» **Given problem**: Copy the data word for word, keeping every line.

━━━━━━━━━━━━━━━━━━━━━━━━━━━━━━

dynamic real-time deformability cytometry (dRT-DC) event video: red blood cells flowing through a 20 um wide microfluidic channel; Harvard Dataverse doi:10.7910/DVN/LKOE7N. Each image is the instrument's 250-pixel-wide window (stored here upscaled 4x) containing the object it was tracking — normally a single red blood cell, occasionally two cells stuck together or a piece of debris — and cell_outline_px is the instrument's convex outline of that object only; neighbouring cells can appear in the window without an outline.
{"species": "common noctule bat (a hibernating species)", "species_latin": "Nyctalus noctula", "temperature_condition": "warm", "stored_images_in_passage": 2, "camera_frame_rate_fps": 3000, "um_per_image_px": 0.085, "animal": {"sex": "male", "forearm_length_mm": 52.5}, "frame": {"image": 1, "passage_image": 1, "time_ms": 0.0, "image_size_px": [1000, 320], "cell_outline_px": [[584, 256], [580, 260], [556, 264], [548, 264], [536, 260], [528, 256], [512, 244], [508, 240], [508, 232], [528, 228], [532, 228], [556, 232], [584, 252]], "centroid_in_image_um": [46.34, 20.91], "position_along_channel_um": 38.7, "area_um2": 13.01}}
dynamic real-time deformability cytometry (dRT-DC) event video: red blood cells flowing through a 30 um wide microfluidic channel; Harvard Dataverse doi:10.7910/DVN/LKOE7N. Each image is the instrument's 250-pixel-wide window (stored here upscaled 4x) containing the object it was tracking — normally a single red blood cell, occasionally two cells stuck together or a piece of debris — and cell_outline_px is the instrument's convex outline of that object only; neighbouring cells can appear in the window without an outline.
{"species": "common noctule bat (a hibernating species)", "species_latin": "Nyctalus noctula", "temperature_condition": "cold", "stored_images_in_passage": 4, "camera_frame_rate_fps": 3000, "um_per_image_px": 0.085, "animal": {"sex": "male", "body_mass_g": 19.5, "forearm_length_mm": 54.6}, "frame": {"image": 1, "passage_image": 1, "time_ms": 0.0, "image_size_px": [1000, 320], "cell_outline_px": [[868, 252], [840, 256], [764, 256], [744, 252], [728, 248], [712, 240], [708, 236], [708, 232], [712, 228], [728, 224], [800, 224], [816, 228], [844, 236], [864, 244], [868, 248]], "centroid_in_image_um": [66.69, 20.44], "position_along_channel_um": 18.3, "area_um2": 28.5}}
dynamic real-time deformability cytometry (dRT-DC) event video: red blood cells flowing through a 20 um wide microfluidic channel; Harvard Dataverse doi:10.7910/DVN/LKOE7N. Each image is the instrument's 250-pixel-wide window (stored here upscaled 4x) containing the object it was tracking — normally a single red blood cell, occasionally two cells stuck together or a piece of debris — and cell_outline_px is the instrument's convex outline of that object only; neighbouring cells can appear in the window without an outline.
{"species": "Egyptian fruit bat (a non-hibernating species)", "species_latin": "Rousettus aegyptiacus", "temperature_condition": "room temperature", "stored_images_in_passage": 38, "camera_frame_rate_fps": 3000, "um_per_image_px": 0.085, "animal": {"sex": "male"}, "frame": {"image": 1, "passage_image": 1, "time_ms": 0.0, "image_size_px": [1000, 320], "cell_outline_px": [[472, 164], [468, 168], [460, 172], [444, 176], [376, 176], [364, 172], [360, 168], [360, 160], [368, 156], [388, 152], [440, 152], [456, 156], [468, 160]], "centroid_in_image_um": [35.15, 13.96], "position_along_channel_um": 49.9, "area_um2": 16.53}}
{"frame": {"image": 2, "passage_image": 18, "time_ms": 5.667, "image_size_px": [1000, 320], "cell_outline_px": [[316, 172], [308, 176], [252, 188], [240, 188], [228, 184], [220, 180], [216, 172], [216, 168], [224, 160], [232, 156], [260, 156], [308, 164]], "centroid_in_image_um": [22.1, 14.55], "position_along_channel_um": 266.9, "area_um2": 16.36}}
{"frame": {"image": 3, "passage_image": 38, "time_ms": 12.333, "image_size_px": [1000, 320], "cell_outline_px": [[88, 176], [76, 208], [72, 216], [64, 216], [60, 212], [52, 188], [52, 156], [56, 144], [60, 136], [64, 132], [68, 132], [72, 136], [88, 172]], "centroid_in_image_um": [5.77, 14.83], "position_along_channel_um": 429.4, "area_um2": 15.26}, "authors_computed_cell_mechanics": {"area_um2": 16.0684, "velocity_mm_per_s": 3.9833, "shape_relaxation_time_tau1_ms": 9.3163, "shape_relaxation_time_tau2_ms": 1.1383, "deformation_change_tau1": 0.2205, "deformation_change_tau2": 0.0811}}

━━━━━━━━━━━━━━━━━━━━━━━━━━━━━━

» **Exercise answer**:
dynamic real-time deformability cytometry (dRT-DC) event video: red blood cells flowing through a 20 um wide microfluidic channel; Harvard Dataverse doi:10.7910/DVN/LKOE7N. Each image is the instrument's 250-pixel-wide window (stored here upscaled 4x) containing the object it was tracking — normally a single red blood cell, occasionally two cells stuck together or a piece of debris — and cell_outline_px is the instrument's convex outline of that object only; neighbouring cells can appear in the window without an outline.
{"species": "common noctule bat (a hibernating species)", "species_latin": "Nyctalus noctula", "temperature_condition": "warm", "stored_images_in_passage": 2, "camera_frame_rate_fps": 3000, "um_per_image_px": 0.085, "animal": {"sex": "male", "forearm_length_mm": 52.5}, "frame": {"image": 1, "passage_image": 1, "time_ms": 0.0, "image_size_px": [1000, 320], "cell_outline_px": [[584, 256], [580, 260], [556, 264], [548, 264], [536, 260], [528, 256], [512, 244], [508, 240], [508, 232], [528, 228], [532, 228], [556, 232], [584, 252]], "centroid_in_image_um": [46.34, 20.91], "position_along_channel_um": 38.7, "area_um2": 13.01}}
dynamic real-time deformability cytometry (dRT-DC) event video: red blood cells flowing through a 30 um wide microfluidic channel; Harvard Dataverse doi:10.7910/DVN/LKOE7N. Each image is the instrument's 250-pixel-wide window (stored here upscaled 4x) containing the object it was tracking — normally a single red blood cell, occasionally two cells stuck together or a piece of debris — and cell_outline_px is the instrument's convex outline of that object only; neighbouring cells can appear in the window without an outline.
{"species": "common noctule bat (a hibernating species)", "species_latin": "Nyctalus noctula", "temperature_condition": "cold", "stored_images_in_passage": 4, "camera_frame_rate_fps": 3000, "um_per_image_px": 0.085, "animal": {"sex": "male", "body_mass_g": 19.5, "forearm_length_mm": 54.6}, "frame": {"image": 1, "passage_image": 1, "time_ms": 0.0, "image_size_px": [1000, 320], "cell_outline_px": [[868, 252], [840, 256], [764, 256], [744, 252], [728, 248], [712, 240], [708, 236], [708, 232], [712, 228], [728, 224], [800, 224], [816, 228], [844, 236], [864, 244], [868, 248]], "centroid_in_image_um": [66.69, 20.44], "position_along_channel_um": 18.3, "area_um2": 28.5}}
dynamic real-time deformability cytometry (dRT-DC) event video: red blood cells flowing through a 20 um wide microfluidic channel; Harvard Dataverse doi:10.7910/DVN/LKOE7N. Each image is the instrument's 250-pixel-wide window (stored here upscaled 4x) containing the object it was tracking — normally a single red blood cell, occasionally two cells stuck together or a piece of debris — and cell_outline_px is the instrument's convex outline of that object only; neighbouring cells can appear in the window without an outline.
{"species": "Egyptian fruit bat (a non-hibernating species)", "species_latin": "Rousettus aegyptiacus", "temperature_condition": "room temperature", "stored_images_in_passage": 38, "camera_frame_rate_fps": 3000, "um_per_image_px": 0.085, "animal": {"sex": "male"}, "frame": {"image": 1, "passage_image": 1, "time_ms": 0.0, "image_size_px": [1000, 320], "cell_outline_px": [[472, 164], [468, 168], [460, 172], [444, 176], [376, 176], [364, 172], [360, 168], [360, 160], [368, 156], [388, 152], [440, 152], [456, 156], [468, 160]], "centroid_in_image_um": [35.15, 13.96], "position_along_channel_um": 49.9, "area_um2": 16.53}}
{"frame": {"image": 2, "passage_image": 18, "time_ms": 5.667, "image_size_px": [1000, 320], "cell_outline_px": [[316, 172], [308, 176], [252, 188], [240, 188], [228, 184], [220, 180], [216, 172], [216, 168], [224, 160], [232, 156], [260, 156], [308, 164]], "centroid_in_image_um": [22.1, 14.55], "position_along_channel_um": 266.9, "area_um2": 16.36}}
{"frame": {"image": 3, "passage_image": 38, "time_ms": 12.333, "image_size_px": [1000, 320], "cell_outline_px": [[88, 176], [76, 208], [72, 216], [64, 216], [60, 212], [52, 188], [52, 156], [56, 144], [60, 136], [64, 132], [68, 132], [72, 136], [88, 172]], "centroid_in_image_um": [5.77, 14.83], "position_along_channel_um": 429.4, "area_um2": 15.26}, "authors_computed_cell_mechanics": {"area_um2": 16.0684, "velocity_mm_per_s": 3.9833, "shape_relaxation_time_tau1_ms": 9.3163, "shape_relaxation_time_tau2_ms": 1.1383, "deformation_change_tau1": 0.2205, "deformation_change_tau2": 0.0811}}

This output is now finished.